Collected data entries:
************

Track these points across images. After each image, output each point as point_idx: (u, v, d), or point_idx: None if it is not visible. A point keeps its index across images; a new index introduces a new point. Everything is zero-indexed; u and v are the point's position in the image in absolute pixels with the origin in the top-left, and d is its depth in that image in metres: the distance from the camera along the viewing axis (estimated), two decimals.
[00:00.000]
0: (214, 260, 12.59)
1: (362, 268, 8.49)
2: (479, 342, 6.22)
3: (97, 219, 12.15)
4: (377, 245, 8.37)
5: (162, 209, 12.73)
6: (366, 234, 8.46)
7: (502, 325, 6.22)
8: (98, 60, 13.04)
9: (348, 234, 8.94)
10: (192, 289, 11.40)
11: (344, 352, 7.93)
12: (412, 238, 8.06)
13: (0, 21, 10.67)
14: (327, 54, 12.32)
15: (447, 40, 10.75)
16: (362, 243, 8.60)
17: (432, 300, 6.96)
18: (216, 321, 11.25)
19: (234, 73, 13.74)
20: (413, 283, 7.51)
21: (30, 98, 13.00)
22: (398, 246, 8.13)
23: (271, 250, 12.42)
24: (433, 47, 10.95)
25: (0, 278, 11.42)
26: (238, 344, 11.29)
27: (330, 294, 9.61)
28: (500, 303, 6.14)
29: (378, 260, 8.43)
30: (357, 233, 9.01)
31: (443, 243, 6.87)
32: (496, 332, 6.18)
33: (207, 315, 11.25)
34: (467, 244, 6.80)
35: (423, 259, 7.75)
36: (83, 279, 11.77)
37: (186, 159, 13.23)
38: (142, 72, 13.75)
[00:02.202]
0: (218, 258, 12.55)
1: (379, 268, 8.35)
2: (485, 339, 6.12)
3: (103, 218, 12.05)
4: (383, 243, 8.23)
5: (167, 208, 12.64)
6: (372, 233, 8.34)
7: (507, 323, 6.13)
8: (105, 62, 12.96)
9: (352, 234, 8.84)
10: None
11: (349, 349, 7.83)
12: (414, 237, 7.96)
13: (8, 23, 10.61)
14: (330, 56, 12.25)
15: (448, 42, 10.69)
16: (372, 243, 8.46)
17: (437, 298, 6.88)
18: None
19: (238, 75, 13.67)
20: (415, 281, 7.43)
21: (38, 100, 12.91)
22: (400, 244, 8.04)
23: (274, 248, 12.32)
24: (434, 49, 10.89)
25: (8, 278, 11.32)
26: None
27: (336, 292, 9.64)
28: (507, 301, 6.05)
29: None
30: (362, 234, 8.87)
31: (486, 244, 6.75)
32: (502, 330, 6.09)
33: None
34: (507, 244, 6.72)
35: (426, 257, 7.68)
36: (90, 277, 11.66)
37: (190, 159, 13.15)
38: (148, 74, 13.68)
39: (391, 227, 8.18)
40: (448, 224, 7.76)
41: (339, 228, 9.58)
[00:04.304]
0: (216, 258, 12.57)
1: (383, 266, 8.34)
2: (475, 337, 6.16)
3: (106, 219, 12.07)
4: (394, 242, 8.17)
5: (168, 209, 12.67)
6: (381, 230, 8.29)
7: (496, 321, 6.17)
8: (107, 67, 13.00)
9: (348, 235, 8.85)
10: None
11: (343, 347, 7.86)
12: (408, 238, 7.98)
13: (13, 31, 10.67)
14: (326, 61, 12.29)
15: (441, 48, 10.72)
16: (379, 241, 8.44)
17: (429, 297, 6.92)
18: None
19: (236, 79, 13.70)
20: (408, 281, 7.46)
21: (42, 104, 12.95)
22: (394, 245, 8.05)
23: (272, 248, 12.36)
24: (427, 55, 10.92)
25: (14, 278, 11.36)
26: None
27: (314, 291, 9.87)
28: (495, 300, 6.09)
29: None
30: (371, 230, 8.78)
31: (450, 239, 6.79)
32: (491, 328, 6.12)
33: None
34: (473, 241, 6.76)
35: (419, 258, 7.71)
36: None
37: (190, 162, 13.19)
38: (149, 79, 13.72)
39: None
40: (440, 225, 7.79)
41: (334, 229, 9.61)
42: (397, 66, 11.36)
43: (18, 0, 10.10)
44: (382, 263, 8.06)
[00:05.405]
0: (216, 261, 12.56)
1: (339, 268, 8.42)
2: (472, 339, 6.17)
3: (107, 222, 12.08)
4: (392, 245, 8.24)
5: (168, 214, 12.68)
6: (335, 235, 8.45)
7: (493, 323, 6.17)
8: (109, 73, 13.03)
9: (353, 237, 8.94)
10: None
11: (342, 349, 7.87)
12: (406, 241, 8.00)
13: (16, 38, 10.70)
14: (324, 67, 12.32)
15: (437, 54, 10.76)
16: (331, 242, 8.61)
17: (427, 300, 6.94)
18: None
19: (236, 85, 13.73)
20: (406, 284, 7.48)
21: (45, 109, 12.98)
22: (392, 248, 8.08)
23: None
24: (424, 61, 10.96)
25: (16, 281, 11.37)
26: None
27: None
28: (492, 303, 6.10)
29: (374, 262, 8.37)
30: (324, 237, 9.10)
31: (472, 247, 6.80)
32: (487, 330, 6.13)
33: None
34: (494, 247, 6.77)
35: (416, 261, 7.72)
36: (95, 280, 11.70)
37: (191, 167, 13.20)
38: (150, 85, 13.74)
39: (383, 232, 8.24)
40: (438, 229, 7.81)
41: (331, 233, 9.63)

************

→ **What this task involves**
Exact repetition of every entry in the data is required.

→ **Response for this exercise**
Track these points across images. After each image, output each point as point_idx: (u, v, d), or point_idx: None if it is not visible. A point keeps its index across images; a new index introduces a new point. Everything is zero-indexed; u and v are the point's position in the image in absolute pixels with the origin in the top-left, and d is its depth in that image in metres: the distance from the camera along the viewing axis (estimated), two decimals.
[00:00.000]
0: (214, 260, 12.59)
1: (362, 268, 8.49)
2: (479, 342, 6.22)
3: (97, 219, 12.15)
4: (377, 245, 8.37)
5: (162, 209, 12.73)
6: (366, 234, 8.46)
7: (502, 325, 6.22)
8: (98, 60, 13.04)
9: (348, 234, 8.94)
10: (192, 289, 11.40)
11: (344, 352, 7.93)
12: (412, 238, 8.06)
13: (0, 21, 10.67)
14: (327, 54, 12.32)
15: (447, 40, 10.75)
16: (362, 243, 8.60)
17: (432, 300, 6.96)
18: (216, 321, 11.25)
19: (234, 73, 13.74)
20: (413, 283, 7.51)
21: (30, 98, 13.00)
22: (398, 246, 8.13)
23: (271, 250, 12.42)
24: (433, 47, 10.95)
25: (0, 278, 11.42)
26: (238, 344, 11.29)
27: (330, 294, 9.61)
28: (500, 303, 6.14)
29: (378, 260, 8.43)
30: (357, 233, 9.01)
31: (443, 243, 6.87)
32: (496, 332, 6.18)
33: (207, 315, 11.25)
34: (467, 244, 6.80)
35: (423, 259, 7.75)
36: (83, 279, 11.77)
37: (186, 159, 13.23)
38: (142, 72, 13.75)
[00:02.202]
0: (218, 258, 12.55)
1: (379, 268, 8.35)
2: (485, 339, 6.12)
3: (103, 218, 12.05)
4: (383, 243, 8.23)
5: (167, 208, 12.64)
6: (372, 233, 8.34)
7: (507, 323, 6.13)
8: (105, 62, 12.96)
9: (352, 234, 8.84)
10: None
11: (349, 349, 7.83)
12: (414, 237, 7.96)
13: (8, 23, 10.61)
14: (330, 56, 12.25)
15: (448, 42, 10.69)
16: (372, 243, 8.46)
17: (437, 298, 6.88)
18: None
19: (238, 75, 13.67)
20: (415, 281, 7.43)
21: (38, 100, 12.91)
22: (400, 244, 8.04)
23: (274, 248, 12.32)
24: (434, 49, 10.89)
25: (8, 278, 11.32)
26: None
27: (336, 292, 9.64)
28: (507, 301, 6.05)
29: None
30: (362, 234, 8.87)
31: (486, 244, 6.75)
32: (502, 330, 6.09)
33: None
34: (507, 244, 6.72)
35: (426, 257, 7.68)
36: (90, 277, 11.66)
37: (190, 159, 13.15)
38: (148, 74, 13.68)
39: (391, 227, 8.18)
40: (448, 224, 7.76)
41: (339, 228, 9.58)
[00:04.304]
0: (216, 258, 12.57)
1: (383, 266, 8.34)
2: (475, 337, 6.16)
3: (106, 219, 12.07)
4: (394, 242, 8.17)
5: (168, 209, 12.67)
6: (381, 230, 8.29)
7: (496, 321, 6.17)
8: (107, 67, 13.00)
9: (348, 235, 8.85)
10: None
11: (343, 347, 7.86)
12: (408, 238, 7.98)
13: (13, 31, 10.67)
14: (326, 61, 12.29)
15: (441, 48, 10.72)
16: (379, 241, 8.44)
17: (429, 297, 6.92)
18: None
19: (236, 79, 13.70)
20: (408, 281, 7.46)
21: (42, 104, 12.95)
22: (394, 245, 8.05)
23: (272, 248, 12.36)
24: (427, 55, 10.92)
25: (14, 278, 11.36)
26: None
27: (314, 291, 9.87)
28: (495, 300, 6.09)
29: None
30: (371, 230, 8.78)
31: (450, 239, 6.79)
32: (491, 328, 6.12)
33: None
34: (473, 241, 6.76)
35: (419, 258, 7.71)
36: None
37: (190, 162, 13.19)
38: (149, 79, 13.72)
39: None
40: (440, 225, 7.79)
41: (334, 229, 9.61)
42: (397, 66, 11.36)
43: (18, 0, 10.10)
44: (382, 263, 8.06)
[00:05.405]
0: (216, 261, 12.56)
1: (339, 268, 8.42)
2: (472, 339, 6.17)
3: (107, 222, 12.08)
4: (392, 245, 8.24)
5: (168, 214, 12.68)
6: (335, 235, 8.45)
7: (493, 323, 6.17)
8: (109, 73, 13.03)
9: (353, 237, 8.94)
10: None
11: (342, 349, 7.87)
12: (406, 241, 8.00)
13: (16, 38, 10.70)
14: (324, 67, 12.32)
15: (437, 54, 10.76)
16: (331, 242, 8.61)
17: (427, 300, 6.94)
18: None
19: (236, 85, 13.73)
20: (406, 284, 7.48)
21: (45, 109, 12.98)
22: (392, 248, 8.08)
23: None
24: (424, 61, 10.96)
25: (16, 281, 11.37)
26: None
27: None
28: (492, 303, 6.10)
29: (374, 262, 8.37)
30: (324, 237, 9.10)
31: (472, 247, 6.80)
32: (487, 330, 6.13)
33: None
34: (494, 247, 6.77)
35: (416, 261, 7.72)
36: (95, 280, 11.70)
37: (191, 167, 13.20)
38: (150, 85, 13.74)
39: (383, 232, 8.24)
40: (438, 229, 7.81)
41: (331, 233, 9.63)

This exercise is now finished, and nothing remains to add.